August 2, 2005 at 12:25 pm
Hi All,
Got a serious problem.
I have been restoring a DB for the last 7 hours. When I went to restore the logs, I restored the last log prior to the backup. From what I can tell...
The file times for the log backups started after the backup time. i.e. Backup ended at 4:45am and first log backup was 9am the same day.
When I tried applying the log for 10am(9am applied fine) it complained saying the LSN's where wrong.
After looking at the LSNs for each backup, it seems that the order is:
Log
Backup
Another_Log.
Now I went and restred backup and then Log, not Another_Log.
Can I undo what I have done and apply Another_Log.
Cheers,CrispinI can't die, there are too many people who still have to meet me!It's not a bug, SQL just misunderstood me!
August 2, 2005 at 1:18 pm
Since the sequence is Backup and then log.
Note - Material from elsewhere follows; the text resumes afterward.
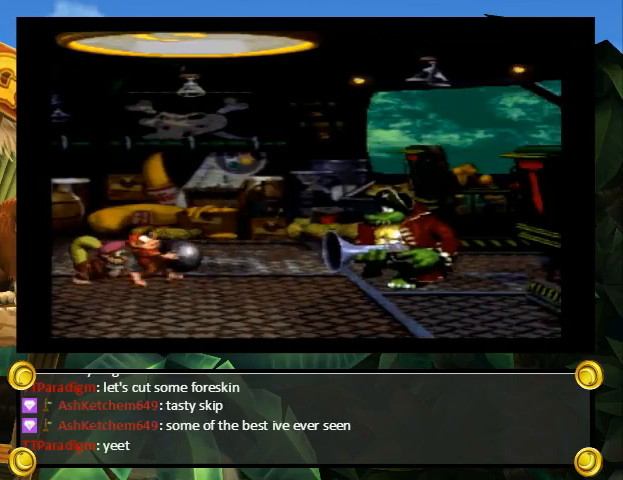
{"buttons": ["Y"], "events": []}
And next cycle is the same..u would need to apply the last backup and the last log if u are trying to get the lastest db state. No u cannot undo once you have applied the log.
August 2, 2005 at 1:42 pm
worked it out - the logs get overwritten in the backup directory.
The first log was not overwritten because the following day 9am backup did not run.
Waiting for the tapes to load
Cheers,CrispinI can't die, there are too many people who still have to meet me!It's not a bug, SQL just misunderstood me!
August 2, 2005 at 3:46 pm
SQL Server will not allow you to apply log backups out of order so this should never happen. Before applying a log backup SQL server checks to ensure that the LSN's are in sync.